According to Fletcher, Crisp was furiously diagramming a play on the board, showing Makarov where he wanted him to be on the ice. Makarov took the chalk away from Crisp and crossed everything out and started diagramming his own plays, just as furiously. Finally, Makarov paused, turned to Crisp and said: "Tikhonov. Bad guy. Good coach. You? Good guy. Bad coach."

Crisp laughed as Fletcher told the story; confirmed that it happened; and then told one of his own - about a time when they were playing Edmonton and had them on the run. So John Muckler, the coach, called a time out and Makarov turned to Crisp, nodded and said: "Yes, good timeout. Good move." Then he pointed to Muckler and said: "He good coach. You?
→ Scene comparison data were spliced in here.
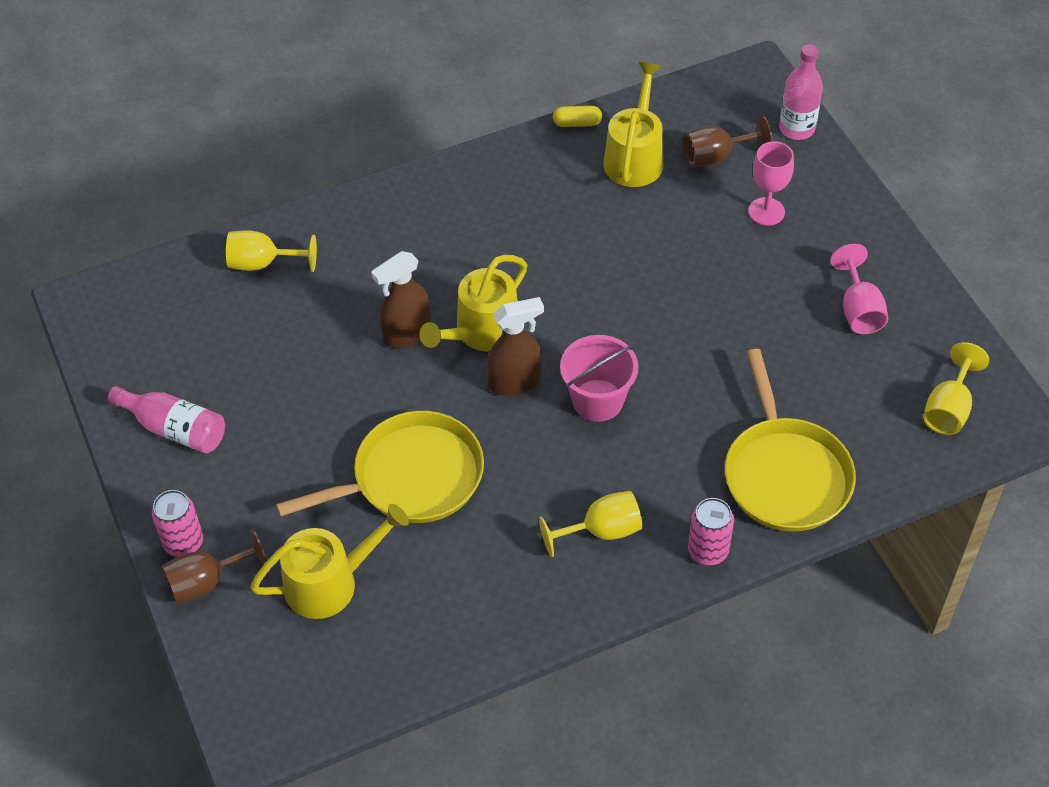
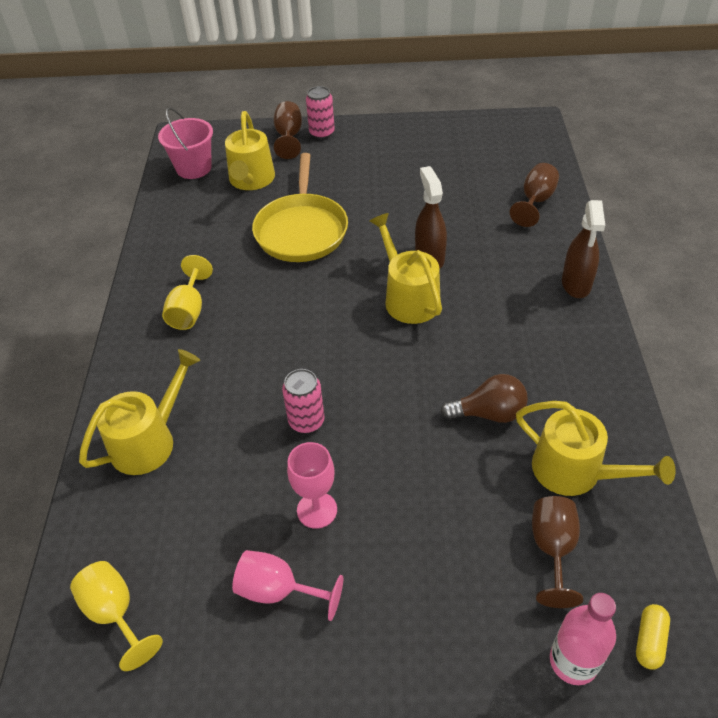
camera: 115 degrees right, 5 degrees down
pink bottle [108,386,225,453] -> none
yellow goblet [226,230,317,272] -> brown goblet [510,163,559,227]
brown spray bottle [486,297,544,396] -> brown spray bottle moved to [562,200,605,298]
yellow capsule [553,106,602,127] -> yellow capsule moved to [636,604,670,669]
pink bucket [560,335,638,422] -> pink bucket moved to [158,108,213,179]
pink can [688,498,734,565] -> pink can moved to [282,369,325,433]
yellow pan [725,349,856,532] -> yellow watering can [79,349,200,475]
pink goblet [748,141,794,226] -> pink goblet moved to [287,442,337,529]
none -> brown light bulb [440,374,528,423]

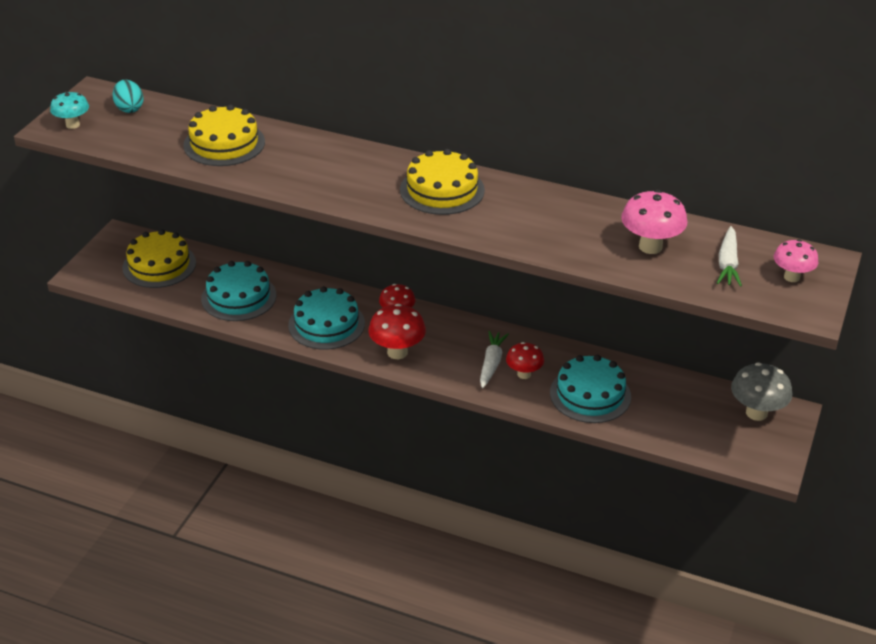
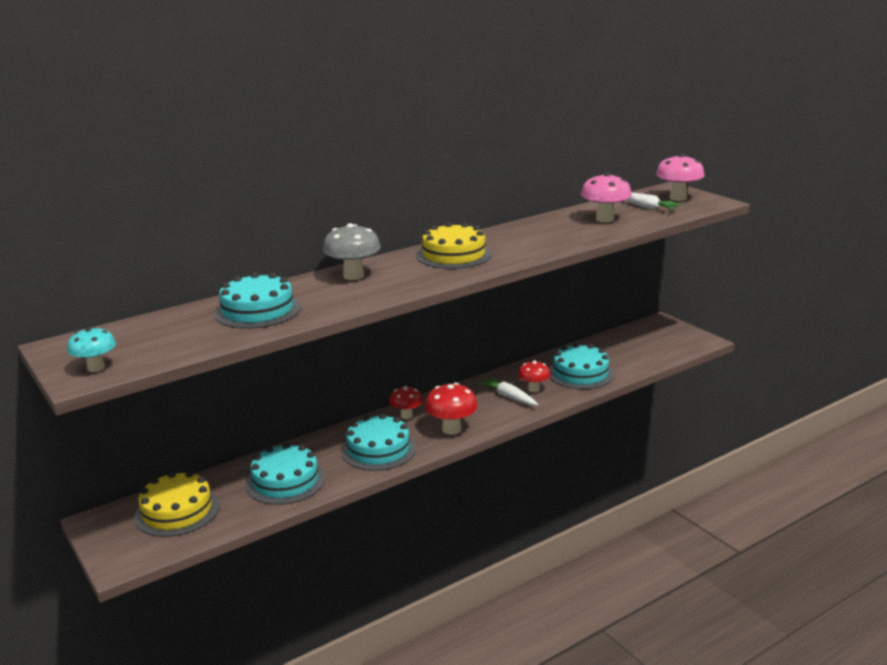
camera: 55 degrees left, 15 degrees down
turquoise egg [113,80,144,113] -> none
yellow cake [183,104,265,166] -> turquoise cake [214,272,301,329]
grey mushroom [731,362,792,421] -> grey mushroom moved to [323,223,381,280]
pink mushroom [774,239,818,282] -> pink mushroom [656,154,705,201], size x1.52

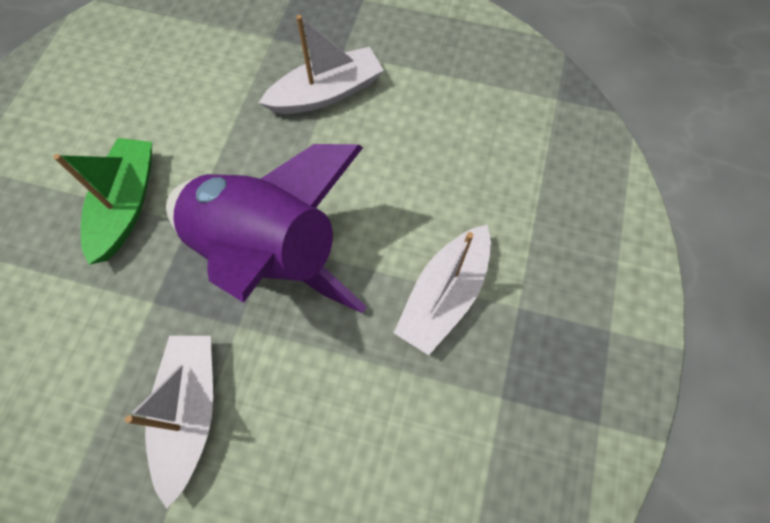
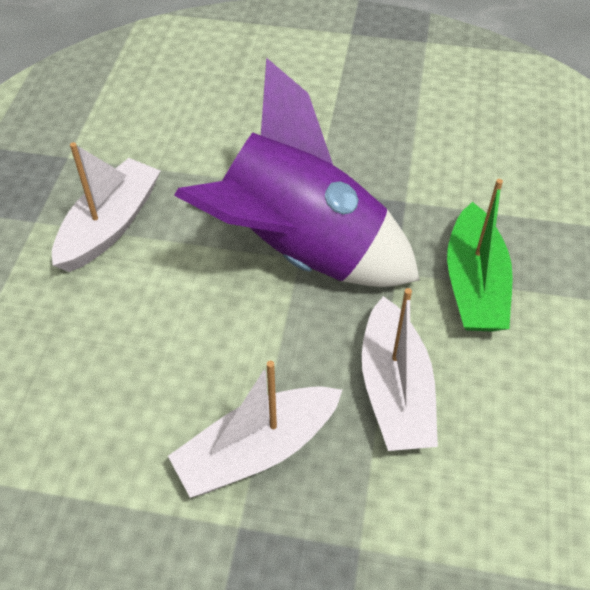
camera: 175 degrees right, 15 degrees down
white boat [125,336,213,509] -> white boat moved to [362,288,438,451]

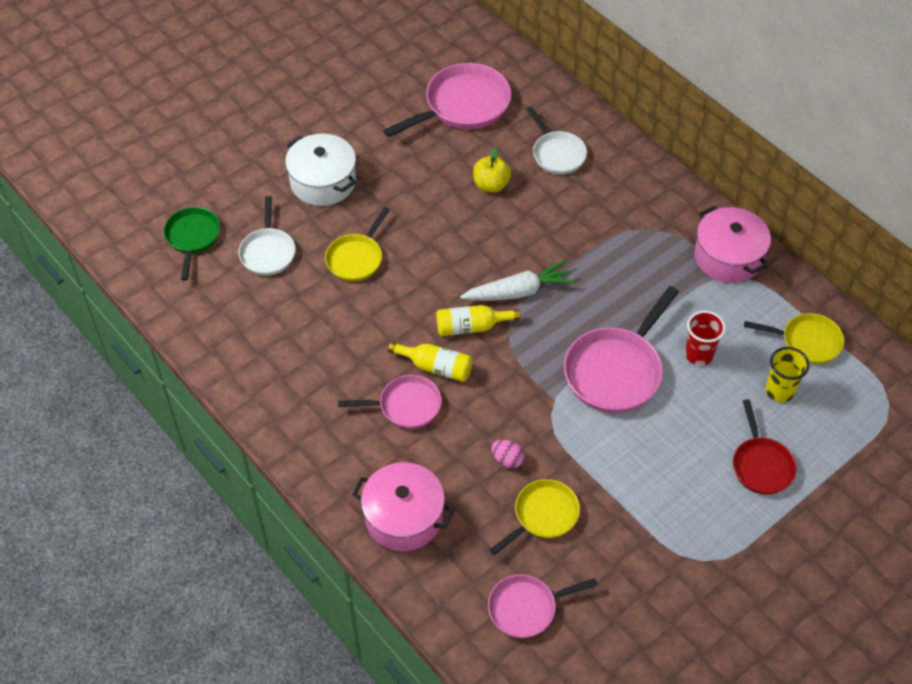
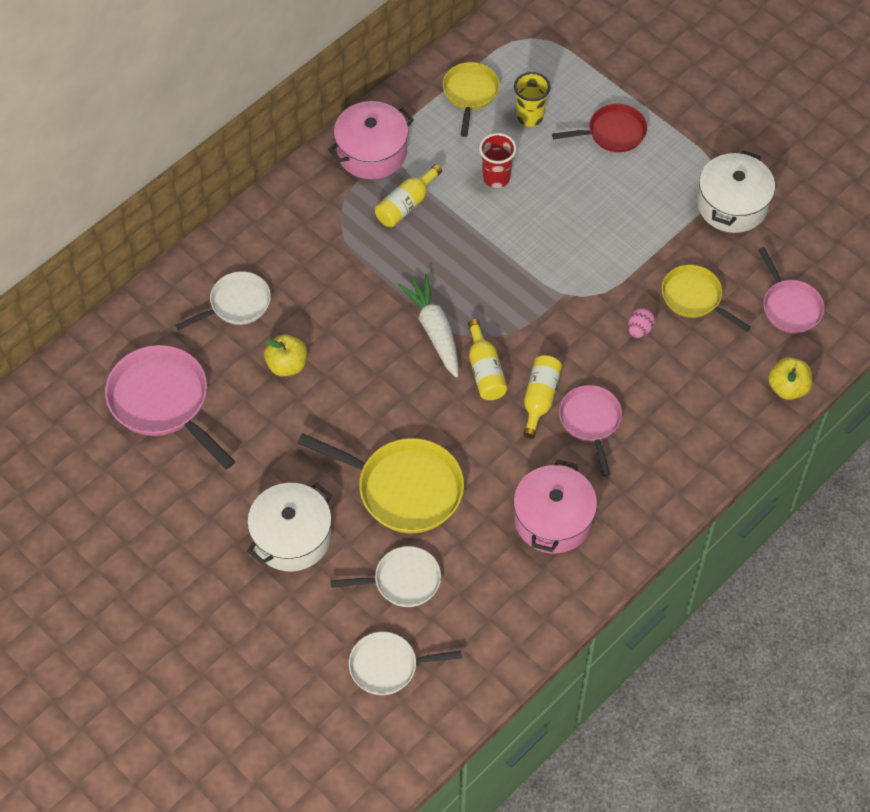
camera: 95 degrees left, 5 degrees up
green pan [164,207,220,281] -> white pan [349,632,462,695]
yellow pan [325,207,390,282] -> yellow pan [297,433,464,533], size x1.63
pink pot [352,462,454,551] -> pink pot moved to [513,459,597,554]
pink pan [564,286,679,413] -> none
none -> yellow bottle [375,164,442,227]
none -> white pot [697,150,775,233]
none -> yellow apple [768,357,812,400]

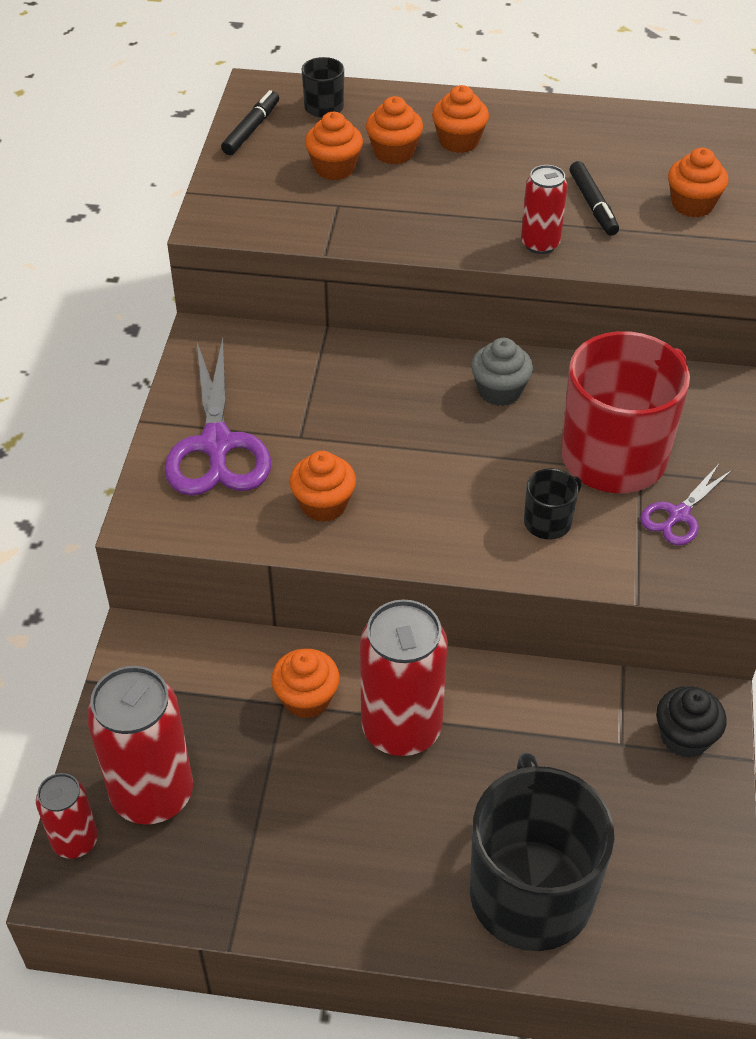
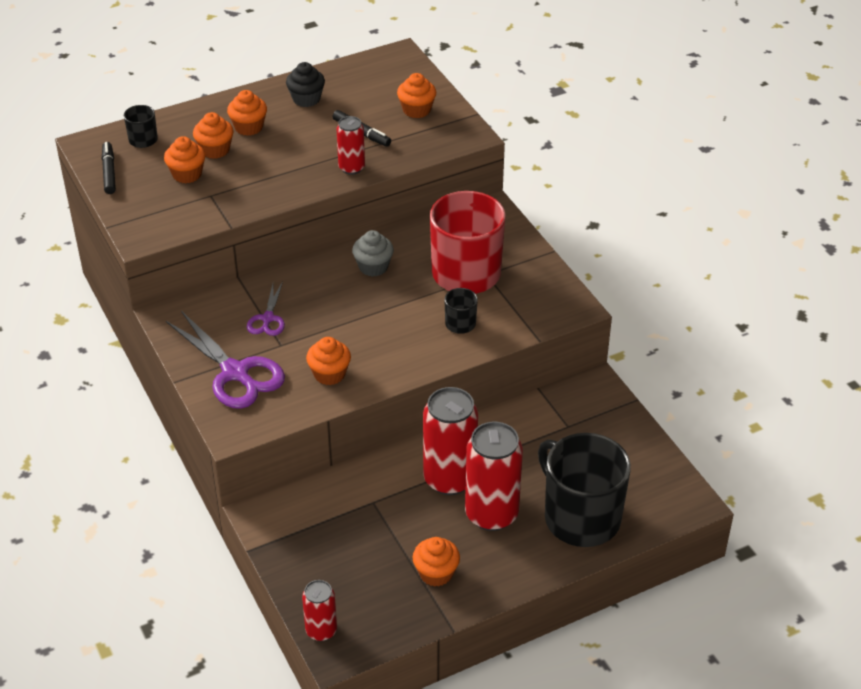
camera: 35 degrees left, 5 degrees down
red can [87,666,193,824] -> red can moved to [465,422,523,531]
orange cupcake [271,648,340,719] -> orange cupcake moved to [412,537,460,587]
purple scissors [640,464,732,545] -> purple scissors moved to [247,282,285,336]
black cupcake [656,686,727,758] -> black cupcake moved to [286,62,325,107]

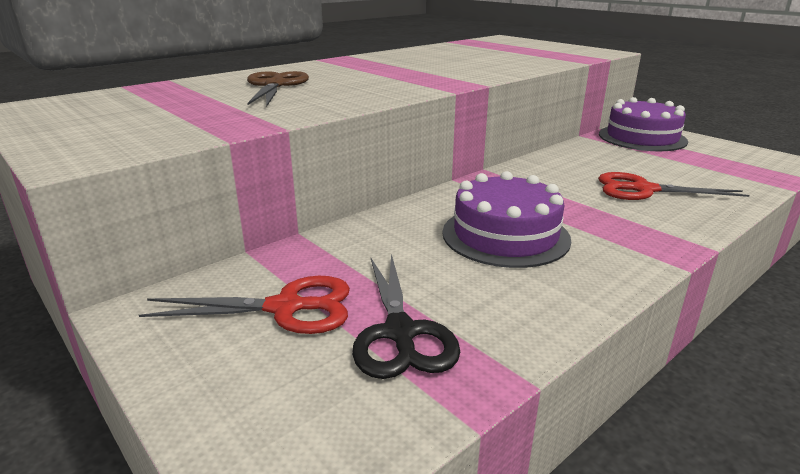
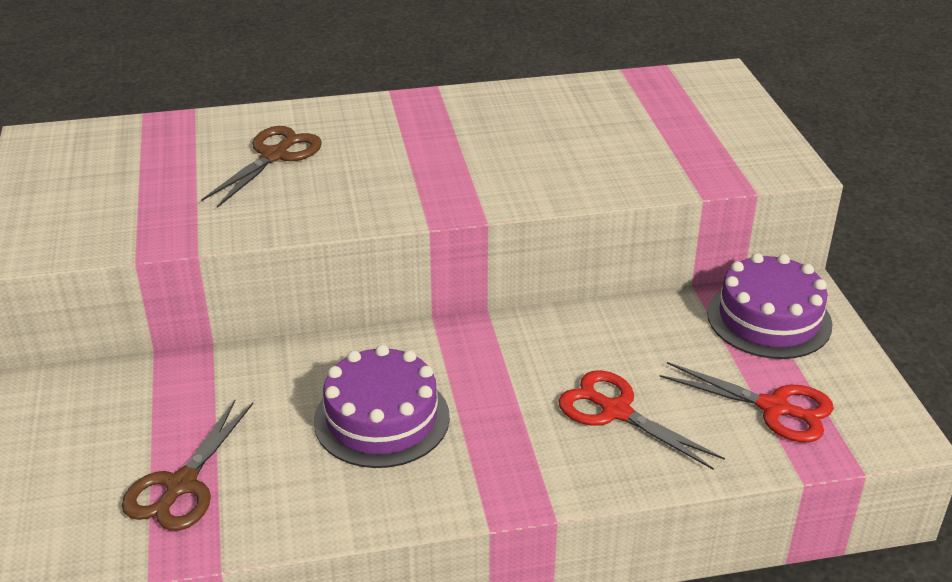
camera: 30 degrees right, 10 degrees up
red scissors [139,276,350,334] -> red scissors moved to [659,362,834,442]
black scissors [352,254,460,379] -> brown scissors [122,400,253,531]

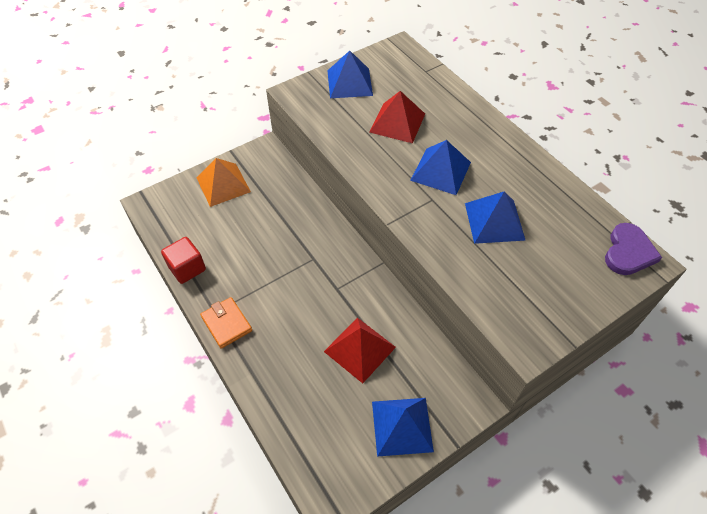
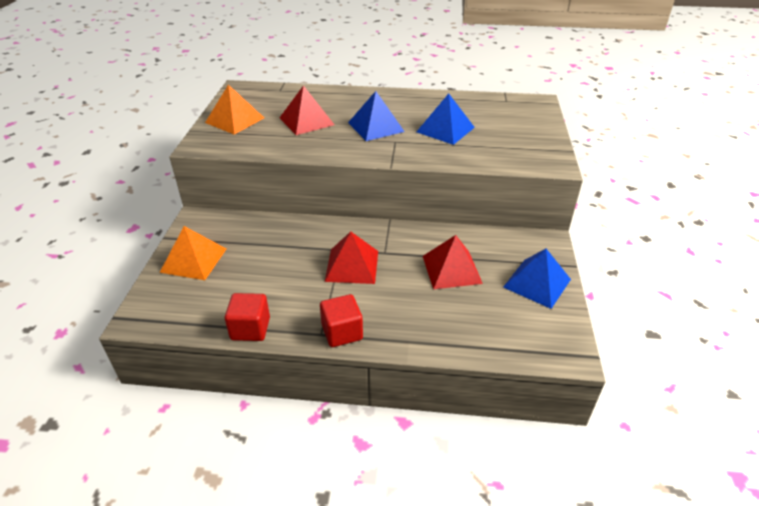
camera: 50 degrees left, 15 degrees down
orange wallet [200,297,252,349] -> red cube [320,294,363,347]
blue pyramid [328,50,373,98] -> orange pyramid [205,84,264,135]
purple heart [605,223,662,275] -> none
none -> red pyramid [325,232,378,284]

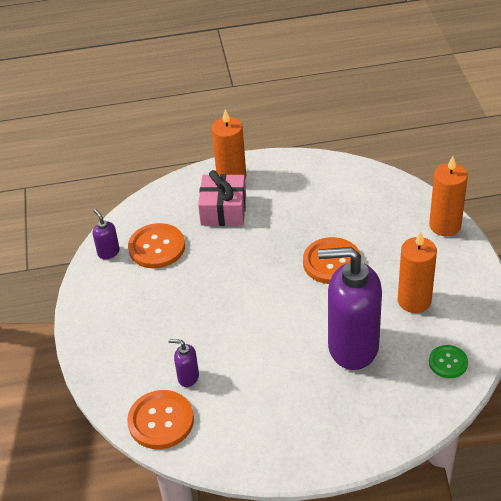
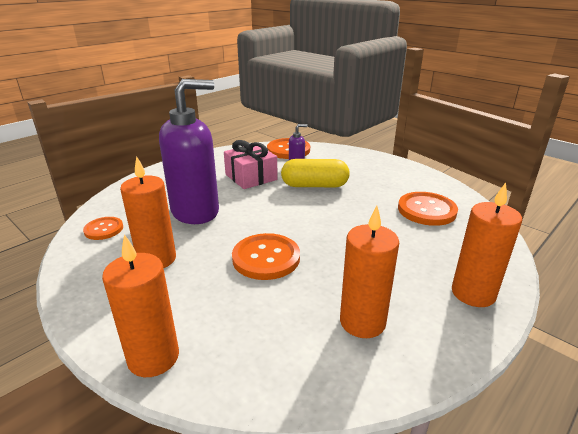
camera: 140 degrees right, 15 degrees down
purple soap dispenser [93,209,120,259] -> none
pink gift [198,170,246,226] -> pink gift moved to [224,140,278,189]
green button [429,345,468,378] -> orange button [83,217,123,240]
none -> yellow capsule [281,159,350,187]
none -> orange candle [340,206,399,338]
No."

Roberts was remembering how Makarov would just shake his head, whenever he didn't put a pass right on the tape of his stick.

"Sergei would always tell us what to do," said Roberts. "He would go, 'why Robs why, dump puck in? You go get puck if you dump it in.' Then he'd say, 'Robs, Robs, puck on tape, Robs.' And I'd say: 'Sergei, you're going to get some pucks in your skates; that's just the way it is.' Or he'd go: 'Robs, why you yell for puck?' Just go to net, puck will be on stick."

Usually, it was. In fact, As Roberts approached 50 goals for the first time, largely because of Makarov's play-making, the Russian asked him - a la Rumpelstilskin - what would he do for him if he helped him get to that plateau? Roberts promised to name his next born child after Makarov. When Roberts got there, and was asked about it, the answer was: "Guess we're not going to have any more kids."

Centre Joel Otto was teasing goaltender Mike Vernon about his lack of conditioning. Vernon hadn't played in nine years before he went out for a practice last week. "Literally, I thought he was going to need medical attention," said Otto. "He was better the next day." Vernon was laughing about that: and if he struggled today and got booed? "Nothing new for me," he said, with a shrug.